The Andrology Update 2016 during Thematic Session 5 exclusively featured state-of-the-art lectures including one that highlighted erectile dysfunction (ED) treatment after radical prostatectomy (RP) and how to choose the right method for the right patient.
Despite excellent oncologic outcomes, RP is associated with disability functional impairments, such as urinary incontinence and ED. “Up to 70% of patients still experience postoperative ED, even when a bilateral nerve-sparing approach is performed. Also, younger patients have higher rates of ED than older patients,” said Dr. G. Gandaglia (IT).
ED is multifactorial and psychological factors in particular, should not be ignored as they have a high impact. Treatment options are many of which PDE-5 inhibitors take centre stage, according to Gandaglia. He emphasized that penile rehabilitation – defined as the use of any intervention or combination with the goal of restoring erectile function (EF) pretreatment levels – should not be overlooked. Although some randomized controlled trials have been conducted with PDE-5 inhibitors, there are some concerns with regard to the timing of drug administration, short follow-up periods and selection criteria.
Gandaglia: “A recent study showed that patients at intermediate risk of ED after surgery are the ones who benefit most from use of PDE-5 inhibitors and they are the ones that should be targeted.”
Other options to treat ED are vacuum erection devices (“cost-effective compared to other treatments, suitable for use in combination with PDE-5 inhibitors”), and intracorporeal injection therapy which can be effective as second- line option for patients who failed to respond to oral treatment. Finally, penile prosthesis implantation is a third- line option after failure of less invasive treatments or non-compliance to conservative management. “They have a low rate of complications and implant failure,” Gandaglia said. “But the best timing – early versus delayed implantation – is still not clear.”

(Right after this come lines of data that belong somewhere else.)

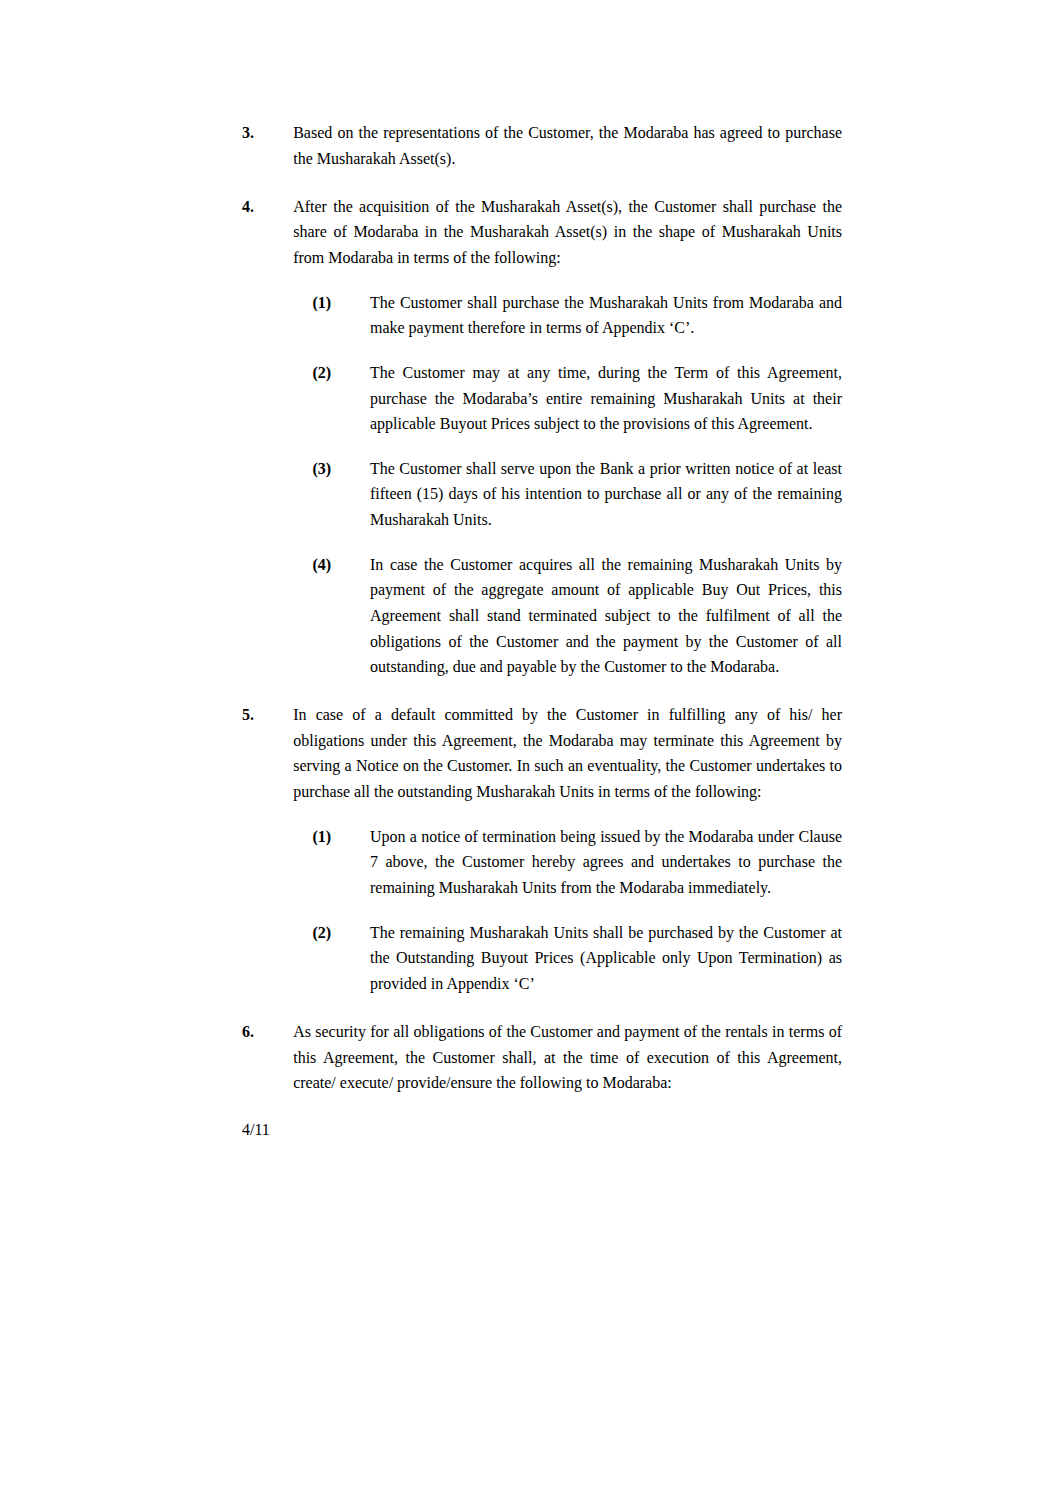3.
Based on the representations of the Customer, the Modaraba has agreed to purchase the Musharakah Asset(s).
4.
After the acquisition of the Musharakah Asset(s), the Customer shall purchase the share of Modaraba in the Musharakah Asset(s) in the shape of Musharakah Units from Modaraba in terms of the following:
(1)
The Customer shall purchase the Musharakah Units from Modaraba and make payment therefore in terms of Appendix ‘C’.
(2)
The Customer may at any time, during the Term of this Agreement, purchase the Modaraba’s entire remaining Musharakah Units at their applicable Buyout Prices subject to the provisions of this Agreement.
(3)
The Customer shall serve upon the Bank a prior written notice of at least fifteen (15) days of his intention to purchase all or any of the remaining Musharakah Units.
(4)
In case the Customer acquires all the remaining Musharakah Units by payment of the aggregate amount of applicable Buy Out Prices, this Agreement shall stand terminated subject to the fulfilment of all the obligations of the Customer and the payment by the Customer of all outstanding, due and payable by the Customer to the Modaraba.
5.
In case of a default committed by the Customer in fulfilling any of his/ her obligations under this Agreement, the Modaraba may terminate this Agreement by serving a Notice on the Customer. In such an eventuality, the Customer undertakes to purchase all the outstanding Musharakah Units in terms of the following:
(1)
Upon a notice of termination being issued by the Modaraba under Clause 7 above, the Customer hereby agrees and undertakes to purchase the remaining Musharakah Units from the Modaraba immediately.
(2)
The remaining Musharakah Units shall be purchased by the Customer at the Outstanding Buyout Prices (Applicable only Upon Termination) as provided in Appendix ‘C’
6.
As security for all obligations of the Customer and payment of the rentals in terms of this Agreement, the Customer shall, at the time of execution of this Agreement, create/ execute/ provide/ensure the following to Modaraba:
4/11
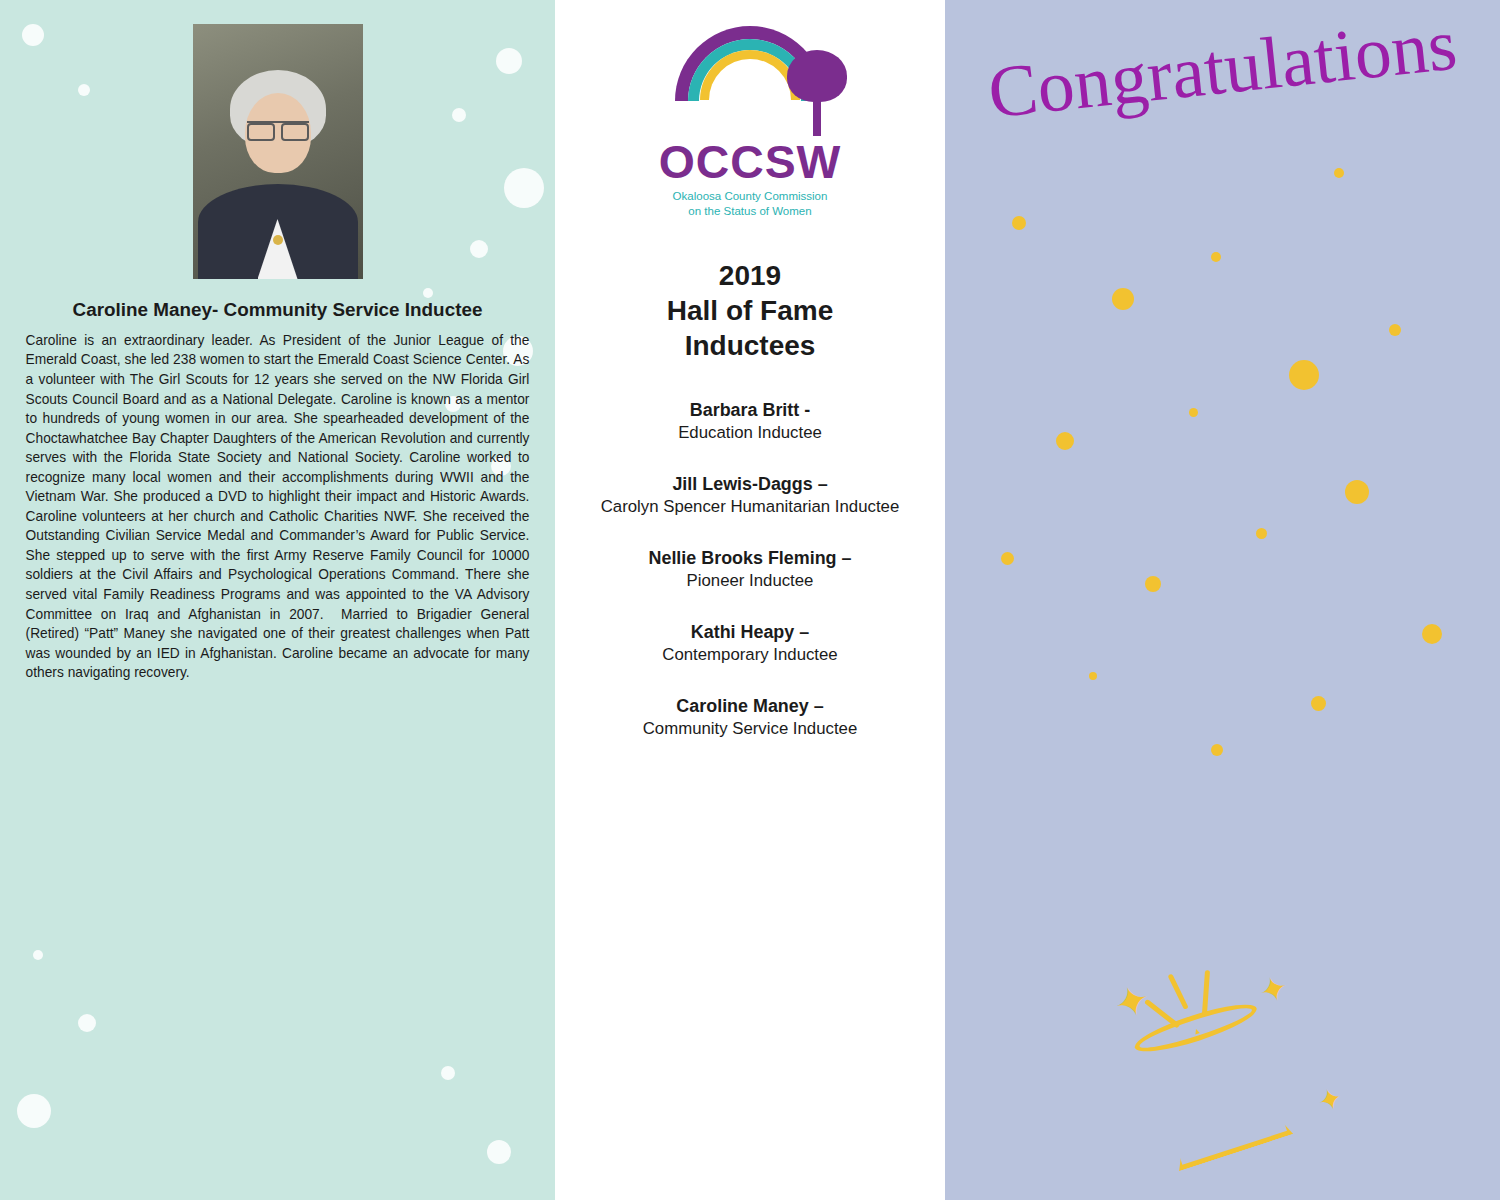Caroline Maney- Community Service Inductee
Caroline is an extraordinary leader. As President of the Junior League of the Emerald Coast, she led 238 women to start the Emerald Coast Science Center. As a volunteer with The Girl Scouts for 12 years she served on the NW Florida Girl Scouts Council Board and as a National Delegate. Caroline is known as a mentor to hundreds of young women in our area. She spearheaded development of the Choctawhatchee Bay Chapter Daughters of the American Revolution and currently serves with the Florida State Society and National Society. Caroline worked to recognize many local women and their accomplishments during WWII and the Vietnam War. She produced a DVD to highlight their impact and Historic Awards. Caroline volunteers at her church and Catholic Charities NWF. She received the Outstanding Civilian Service Medal and Commander’s Award for Public Service. She stepped up to serve with the first Army Reserve Family Council for 10000 soldiers at the Civil Affairs and Psychological Operations Command. There she served vital Family Readiness Programs and was appointed to the VA Advisory Committee on Iraq and Afghanistan in 2007. Married to Brigadier General (Retired) “Patt” Maney she navigated one of their greatest challenges when Patt was wounded by an IED in Afghanistan. Caroline became an advocate for many others navigating recovery.
OCCSW
Okaloosa County Commission
on the Status of Women
2019
Hall of Fame
Inductees
Barbara Britt - Education Inductee
Jill Lewis-Daggs – Carolyn Spencer Humanitarian Inductee
Nellie Brooks Fleming – Pioneer Inductee
Kathi Heapy – Contemporary Inductee
Caroline Maney – Community Service Inductee
Congratulations
✦ ✦ ✦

Optimal management for Peyronie’s disease (PD) – which does not affect the patient solely on a physical level but perhaps even more psychologically – consists of various options, according to Dr. E. Zacharakis (GB). “There have been many oral treatments for PD, most of which are not effective, apart from pentoxifylline and L-Arginine/PDE-5 inhibitors. There is limited evidence that interferon and verapamil are effective, whereas the evidence for collagenase is Grade A/Level 1,” he said. Furthermore, topical treatment with verapamil gel is not recommended; topical energy treatment seems to have limited benefit whereas shock wave therapy has none.
Recommendations for surgery depend on the specific characteristics of the disease. Zacharakis emphasized that detailed consent is imperative as well as following published algorithms. Plication/Nesbit is indicated for deformity < 60° and borderline ED. If the patient has a deformity > 60° and an experienced surgical team is available, then grafting is a treatment option. Patients with refractory ED and PD are eligible for prosthesis placement with manipulation.